Four others were treated at the scene and released, Battalion Chief Gordon Wallace told The Baltimore Sun.

Damage to the building forced its residents to find shelter elsewhere.

Firefighters were called to the Autumn Crest apartment complex in the Talbott Springs neighborhood at about 1:15 a.m. for a call of smoke coming from an apartment building. Police officers were the first on the scene and advised the fire department that there was a fire and that people might be trapped, according to Battalion Chief Christine Uhlhorn-List, who was one of the first from the fire department to arrive.

She saw heavy fire coming from a first-floor apartment on the back side of the three-story building.

"There were dozens of residents already outside in the street. There was a little bit of hysteria. Power was out. People were still on balconies," Uhlhorn-List said.

Some were waving white sheets or pillowcases to capture firefighters' attention. Some wanted to jump but were told to wait for firefighters to help.

The rescues had already begun beforehand as residents helped get their neighbors out. Some people who already had escaped approached rescuers to let them know there were still others missing.

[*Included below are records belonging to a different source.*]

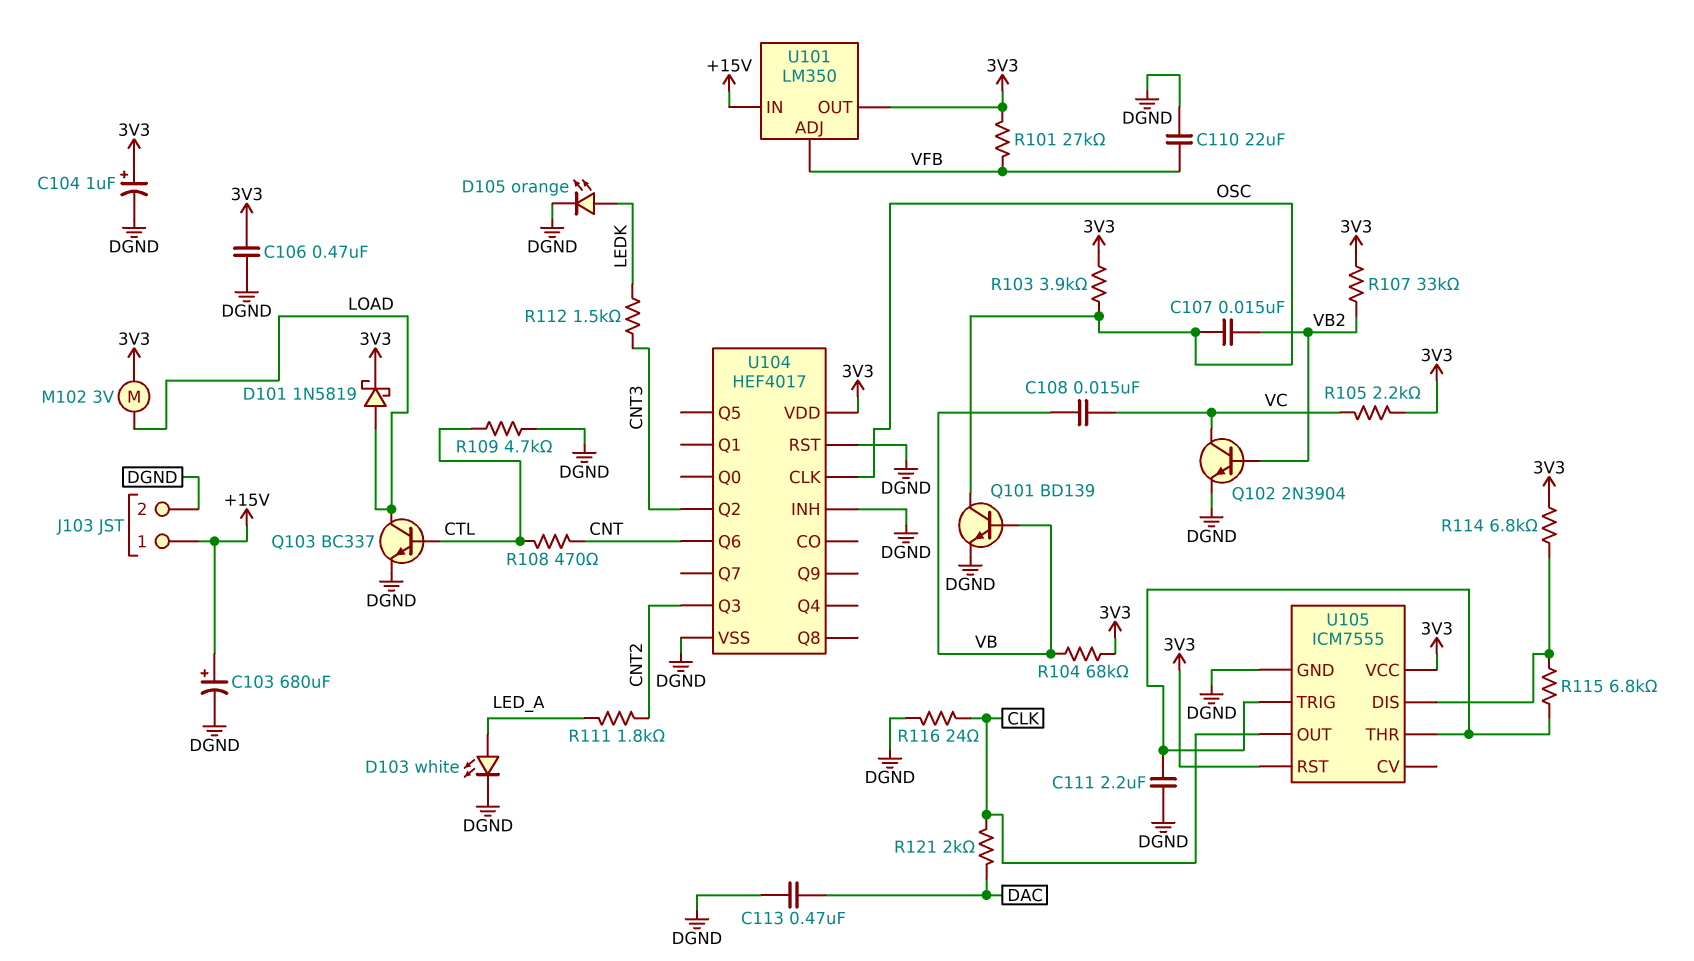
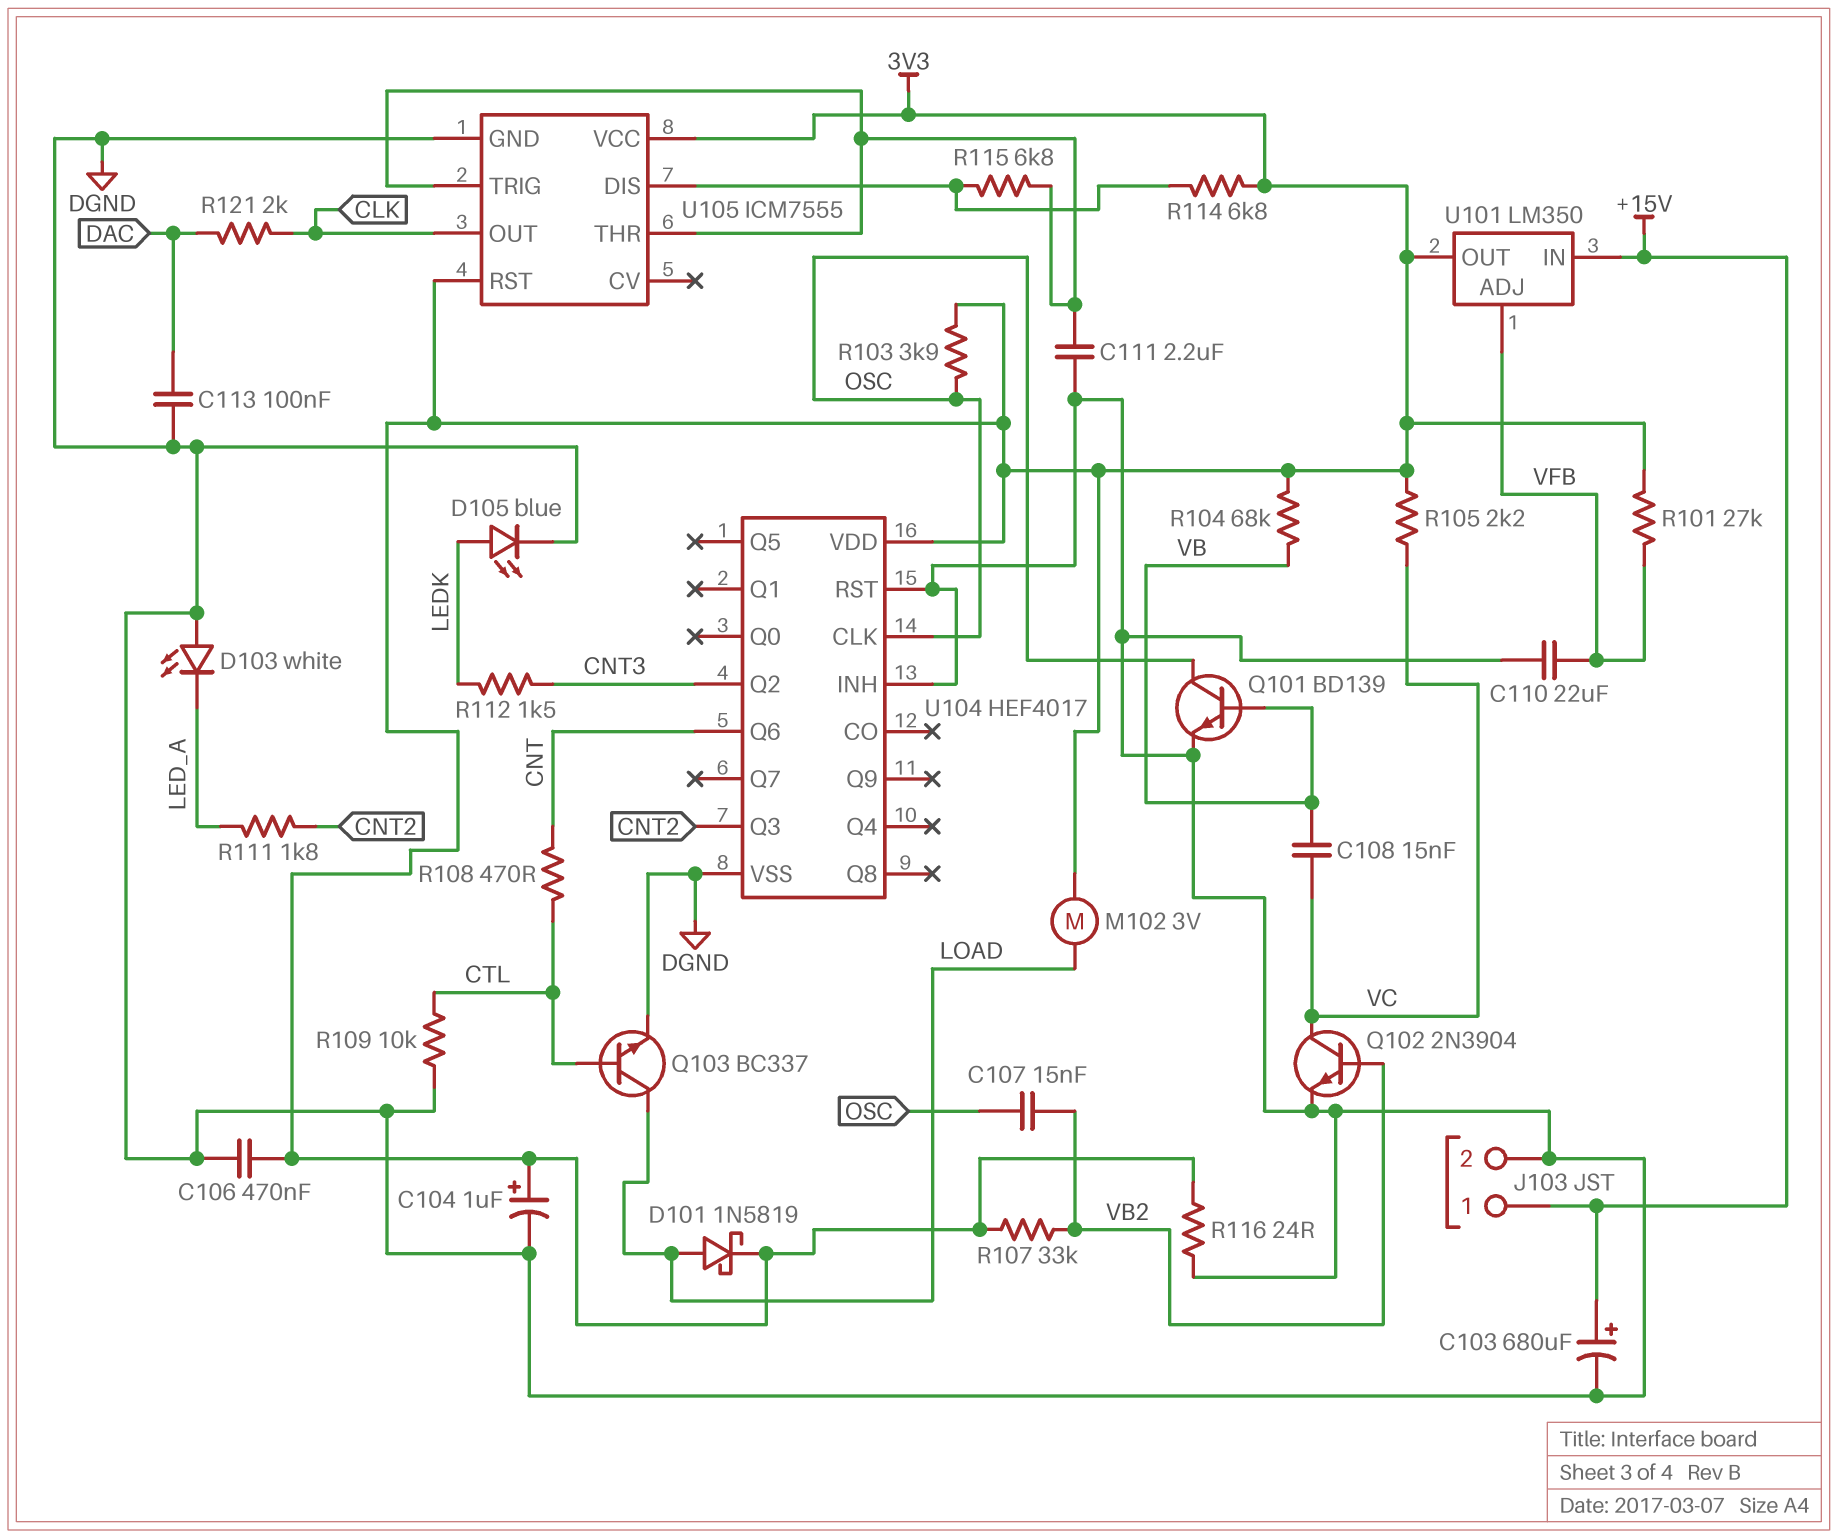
C113: 470nF (DAC, DGND) -> 100nF (DAC, DGND)
D103: LED white (A LED_A, K DGND) -> LED white (A DGND, K LED_A)
D105: LED orange (A LEDK, K DGND) -> LED blue (A LEDK, K DGND)
R109: 4.7k (CTL, DGND) -> 10k (CTL, DGND)
R116: 24 (CLK, DGND) -> 24 (3V3, DGND)

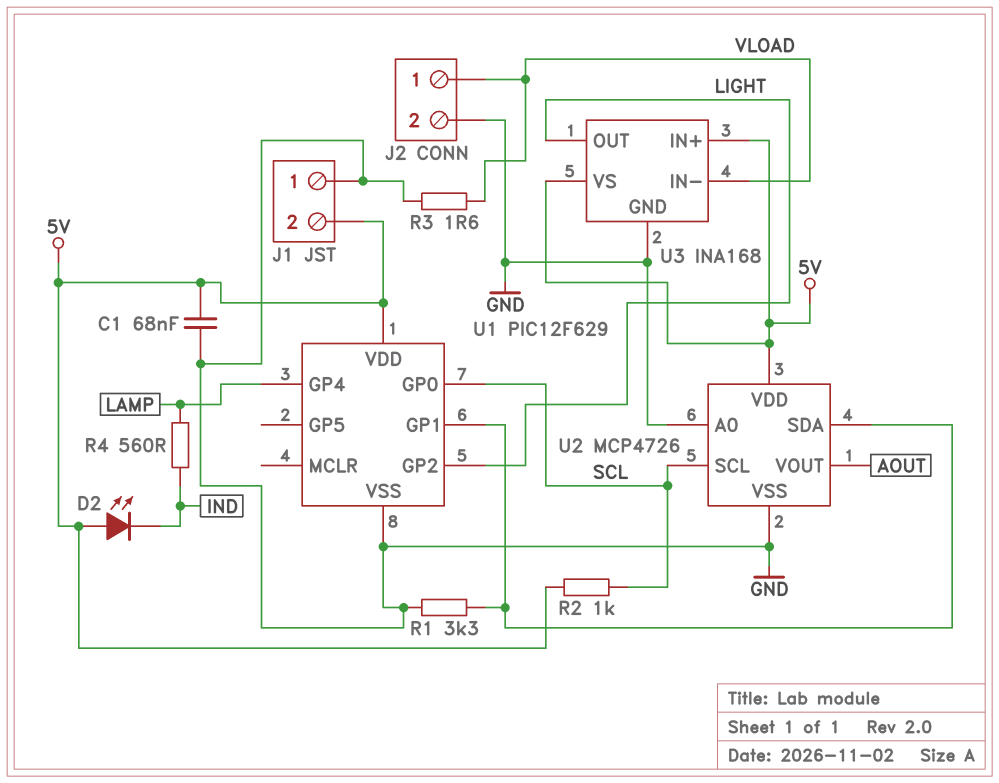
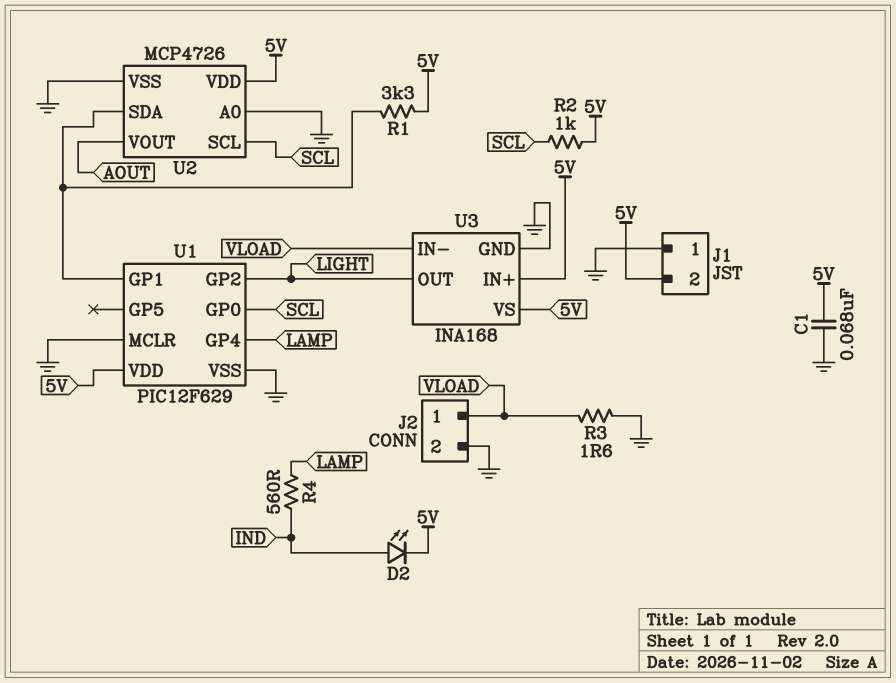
D2: LED (A 5V, K IND) -> LED (A IND, K 5V)
R1: 3.3k (GND, U1/GP1) -> 3.3k (5V, U1/GP1)
U1 pin MCLR: none -> GND

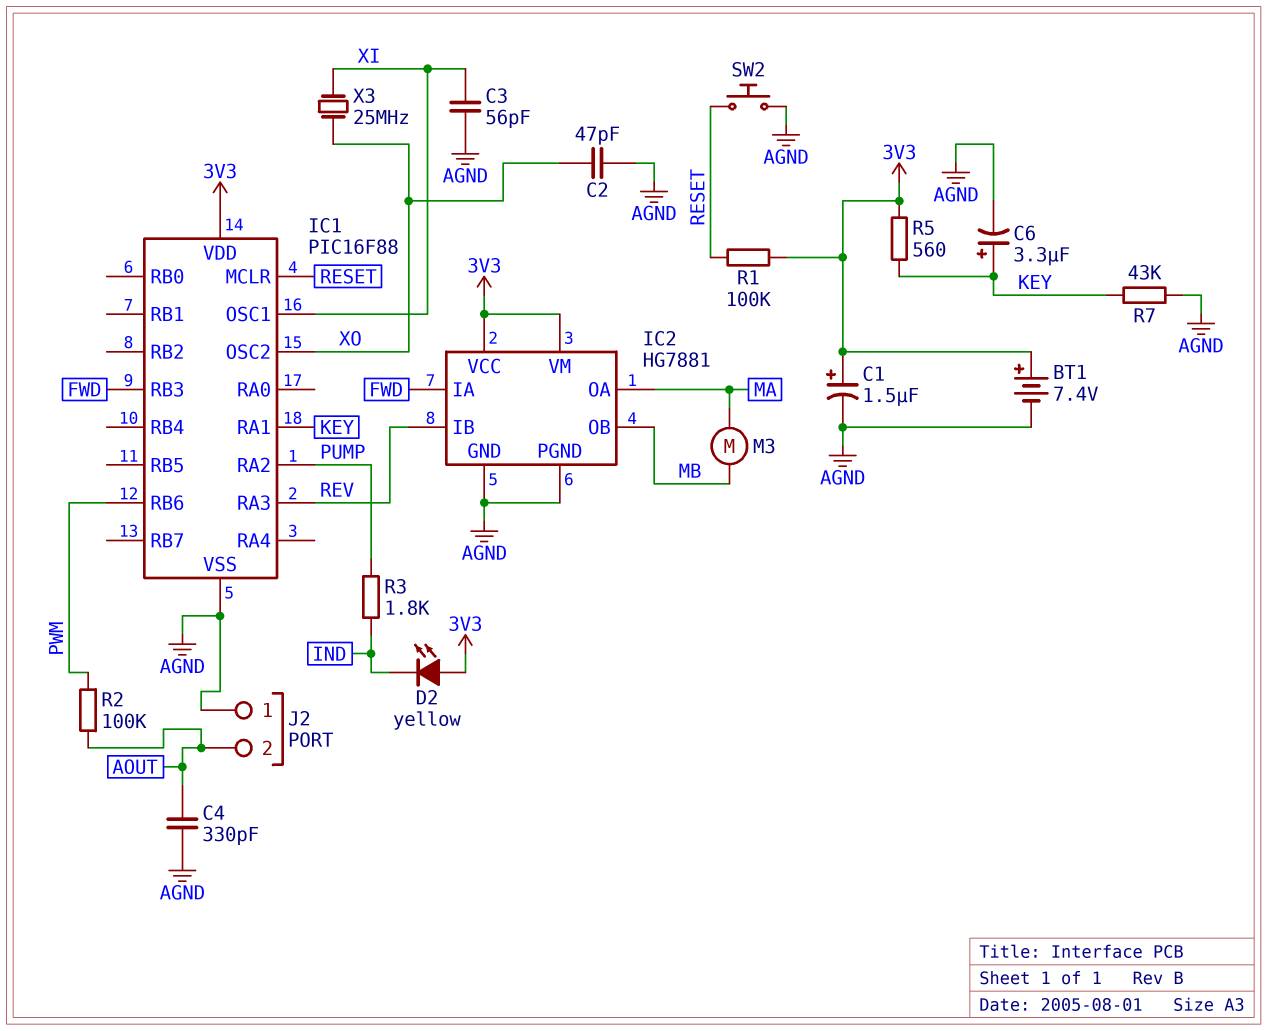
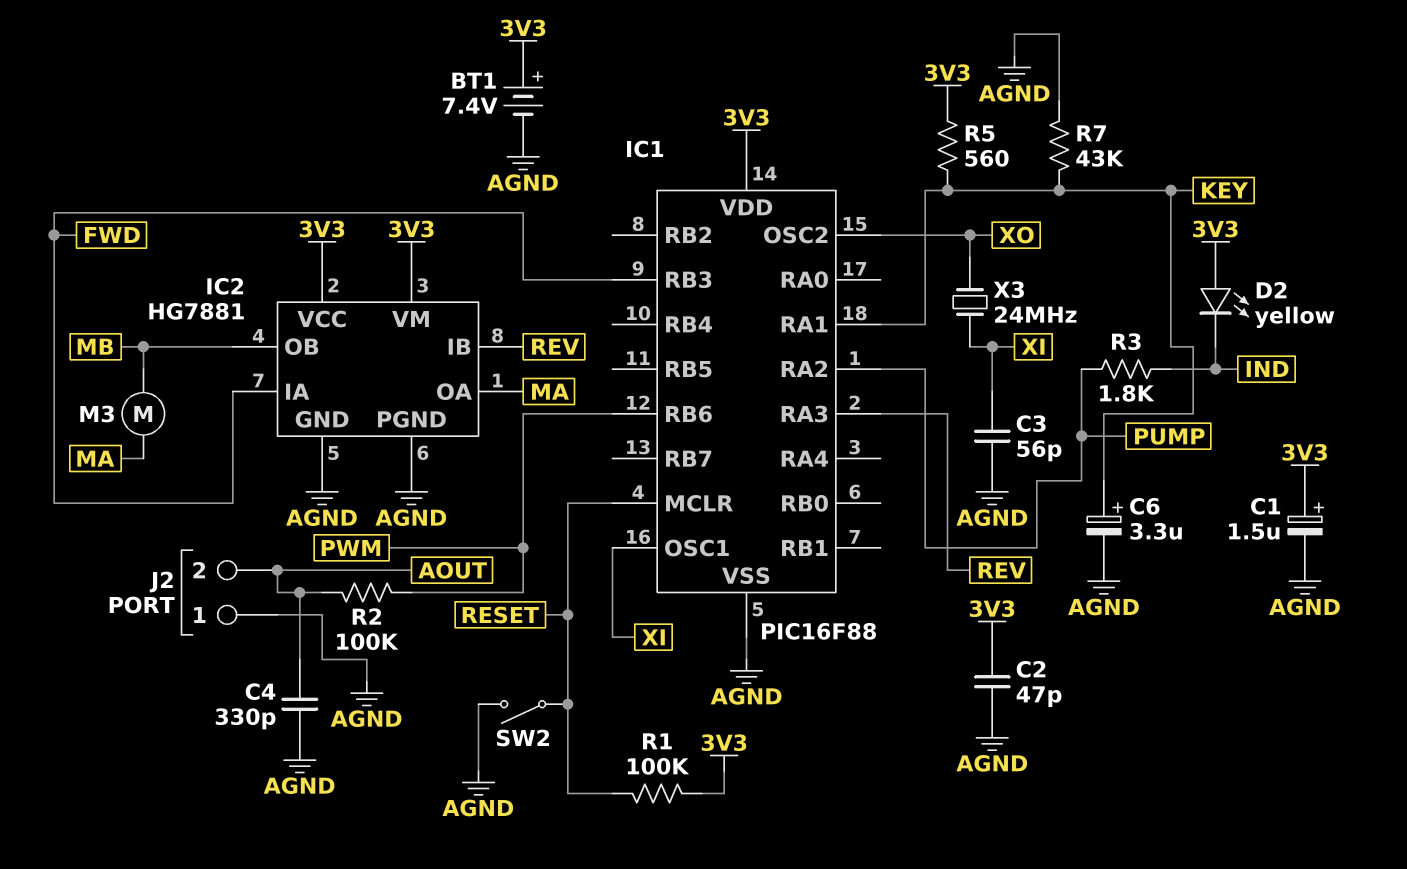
C2: 47pF (AGND, XO) -> 47pF (3V3, AGND)
SW2: button (AGND, RESET) -> switch (AGND, RESET)
X3: 25MHz (XI, XO) -> 24MHz (XI, XO)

Firefighters rescued seven from the building, at least five of whom were brought down on ladders from the two balconies directly above the apartment where the fire began, Uhlhorn-List said. Fire was blowing out from underneath those balconies, and the smoke at times was so heavy that the battalion chief had difficulty seeing her crews.

"After we made the most obvious rescues, there were people inside saying, 'There's too much smoke and fire,' and they couldn't get out," she said. "We went in and searched."

That the fire was largely contained to where it began, in the first-floor apartment, was crucial, Goddard said, keeping flames from spreading to other floors and to an adjacent building.

Said Uhlhorn-List: "With so many victims needing to be rescued, if we had not kept that fire in check we would've been rescuing people that would've been very seriously injured, and it would've made our rescue efforts very difficult."

Between 75 and 90 emergency responders were on the scene. The fire was under control within half an hour, and the flames were completely out after another 45 minutes, Cutler said.

The apartment building did not have a sprinkler system, though there was a working smoke alarm in the apartment where the fire began, she said. The cause of the fire remains under investigation.

By late Thursday morning, investigators had left and the cleanup was under way. Eleven windows at the rear of the building had been boarded up. A small child's purple tricycle rested, overturned, atop a large silver tarp.

A red sign had been affixed to a board covering the patio door to the apartment where the fire began: "This building is unsafe."

With smoke and water damage throughout the building, all of the residents had been forced out. Some had gone to friends and family, while others had received hotel vouchers from The American Red Cross, according to David Brocklebank, regional property manager for Grady Management, which owns Autumn Crest.

"From here we just try to find them homes," Brocklebank said. The complex, which has about two dozen buildings containing a total of 300 apartments, only had one vacancy. He said the company was contacting other nearby apartment complexes to see if they had anything available.